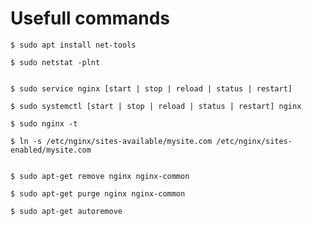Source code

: * Usefull commands
  
#+begin_src shell
$ sudo apt install net-tools

$ sudo netstat -plnt


$ sudo service nginx [start | stop | reload | status | restart]

$ sudo systemctl [start | stop | reload | status | restart] nginx

$ sudo nginx -t

$ ln -s /etc/nginx/sites-available/mysite.com /etc/nginx/sites-enabled/mysite.com 


$ sudo apt-get remove nginx nginx-common

$ sudo apt-get purge nginx nginx-common

$ sudo apt-get autoremove
#+end_src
================================
With the line containing "purge nginx nginx-common" as the first and the last line of the records as the final one, print exactly the lines in that span.

● RESULT OF THIS EXERCISE:
$ sudo apt-get purge nginx nginx-common

$ sudo apt-get autoremove
#+end_src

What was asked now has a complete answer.